Вдохновленная его словами, Лукреция нашла в себе силы преодолеть еще полмили, отделявшие их от фермы.
Она поймала себя на мысли, что была бы рада любой еде, пусть даже невкусной и скудной.
Подойдя к ферме, они заметили, что дом на самом деле больше, чем казался им издали. Ферма была типично французская: открытый двор, хозяйский дом, а рядом с ним – амбар и хлев.
Подойдя к двери, Лукреция в нерешительности оглянулась на маркиза.
– Не бойтесь, – успокоил ее он, – и скрестим пальцы на удачу!
– Уже скрестила, – прошептала она и постучалась.
Сначала за дверью было тихо.

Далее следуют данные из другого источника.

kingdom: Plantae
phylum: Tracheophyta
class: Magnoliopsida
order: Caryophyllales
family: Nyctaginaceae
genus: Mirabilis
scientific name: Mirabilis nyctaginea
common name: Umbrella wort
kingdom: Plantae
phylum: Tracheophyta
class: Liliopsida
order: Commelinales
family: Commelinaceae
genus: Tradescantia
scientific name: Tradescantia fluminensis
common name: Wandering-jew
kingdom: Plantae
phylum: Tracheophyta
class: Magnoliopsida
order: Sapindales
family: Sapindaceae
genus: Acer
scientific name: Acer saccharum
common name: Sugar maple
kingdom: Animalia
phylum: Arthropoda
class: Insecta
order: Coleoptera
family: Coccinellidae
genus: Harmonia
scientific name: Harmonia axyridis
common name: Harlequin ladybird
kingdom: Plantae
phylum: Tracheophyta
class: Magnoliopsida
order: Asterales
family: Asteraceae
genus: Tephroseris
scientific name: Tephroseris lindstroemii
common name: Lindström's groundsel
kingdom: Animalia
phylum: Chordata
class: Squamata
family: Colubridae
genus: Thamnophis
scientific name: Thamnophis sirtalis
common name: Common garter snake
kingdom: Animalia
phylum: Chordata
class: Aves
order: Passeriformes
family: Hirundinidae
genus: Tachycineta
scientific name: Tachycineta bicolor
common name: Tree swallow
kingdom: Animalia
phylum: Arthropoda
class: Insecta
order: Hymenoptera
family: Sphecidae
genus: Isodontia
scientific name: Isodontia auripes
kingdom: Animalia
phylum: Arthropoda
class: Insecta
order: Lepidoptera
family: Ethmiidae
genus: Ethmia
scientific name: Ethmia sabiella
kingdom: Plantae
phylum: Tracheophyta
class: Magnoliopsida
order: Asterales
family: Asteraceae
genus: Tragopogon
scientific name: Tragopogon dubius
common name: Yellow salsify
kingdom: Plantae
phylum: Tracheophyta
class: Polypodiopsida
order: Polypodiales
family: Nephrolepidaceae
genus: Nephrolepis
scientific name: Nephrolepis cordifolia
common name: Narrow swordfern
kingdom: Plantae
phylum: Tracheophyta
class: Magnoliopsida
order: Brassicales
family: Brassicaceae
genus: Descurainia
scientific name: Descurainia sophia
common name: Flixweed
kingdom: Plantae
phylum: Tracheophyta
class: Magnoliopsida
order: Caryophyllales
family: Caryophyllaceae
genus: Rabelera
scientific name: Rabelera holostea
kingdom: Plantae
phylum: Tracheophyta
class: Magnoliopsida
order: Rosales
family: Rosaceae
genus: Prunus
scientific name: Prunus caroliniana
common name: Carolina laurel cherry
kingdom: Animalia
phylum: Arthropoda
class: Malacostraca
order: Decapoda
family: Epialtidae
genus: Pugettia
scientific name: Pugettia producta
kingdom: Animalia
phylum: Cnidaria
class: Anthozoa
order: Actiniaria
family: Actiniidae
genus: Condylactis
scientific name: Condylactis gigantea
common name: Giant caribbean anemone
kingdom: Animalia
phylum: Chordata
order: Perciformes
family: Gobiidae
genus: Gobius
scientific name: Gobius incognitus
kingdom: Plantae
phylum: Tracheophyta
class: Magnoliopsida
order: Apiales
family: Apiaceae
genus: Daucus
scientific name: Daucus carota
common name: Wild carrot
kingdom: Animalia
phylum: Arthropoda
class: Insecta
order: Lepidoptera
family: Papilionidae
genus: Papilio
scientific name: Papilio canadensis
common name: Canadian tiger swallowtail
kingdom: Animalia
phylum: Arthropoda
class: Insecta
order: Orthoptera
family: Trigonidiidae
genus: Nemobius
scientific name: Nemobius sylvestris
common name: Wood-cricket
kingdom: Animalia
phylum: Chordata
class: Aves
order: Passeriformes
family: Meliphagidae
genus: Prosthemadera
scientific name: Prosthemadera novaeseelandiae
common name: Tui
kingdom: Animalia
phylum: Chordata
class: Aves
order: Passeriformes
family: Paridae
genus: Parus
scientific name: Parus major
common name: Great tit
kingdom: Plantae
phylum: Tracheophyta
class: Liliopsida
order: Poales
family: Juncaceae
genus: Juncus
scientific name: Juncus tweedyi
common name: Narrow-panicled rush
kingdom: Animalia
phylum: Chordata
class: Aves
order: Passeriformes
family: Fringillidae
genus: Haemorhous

Потом послышались тяжелые шаги.
Дверь открыла пожилая крестьянка, седовласая, с морщинистым, обветренным лицом. Взгляд у нее был настороженный.
– Простите, что тревожу вас, мадам, – начала Лукреция. – Не будете ли вы столь добры, что приютите нас с мужем на эту ночь. Мы проделали долгий путь. Если вы не можете пустить нас ночевать в дом, то, может быть, мы могли бы поспать в сарае?
Француженка посмотрела на маркиза, задержала взгляд на его перевязанной голове, на поникших плечах. Вся его фигура выражала крайнюю усталость. Не укрылись от ее взгляда и разбитые армейские сапоги.
– Вот горе-то! Вижу, ваш муж ранен! – воскликнула она.
– В голову, мадам. Он очень болеет, стал совсем как ребенок, не понимает, что вокруг делается. Мы хотим поскорее добраться до его родителей в Ле-Пьё. Там он сможет отдохнуть и, дай бог, может, и поправится.
– Дорога дальняя, – сочувственно заметила женщина. – Заходите, заходите. Можете посидеть у огня, погреться и отдохнуть.
Она провела Лукрецию и маркиза на кухню. Пол в кухне был каменный, посредине стоял грубый деревянный стол, у стола простые стулья, в углу буфет. В печи тлели поленья.
Дубовый потолок был очень низкий, и Лукреция подумала, что если бы маркиз выпрямился во весь рост, он бы стукнулся головой о дубовые балки.
– У вас усталый вид, – заметила хозяйка. – Издалека идете?
– Да, мы уже давно в дороге, мадам, – ответила Лукреция. – Моего мужа комиссовали. В армии так всегда: уволят, а что будет с человеком потом, им и дела нет.
– Это правда, – согласилась старуха. – Наши мужчины для них только пушечное мясо – и ничего больше.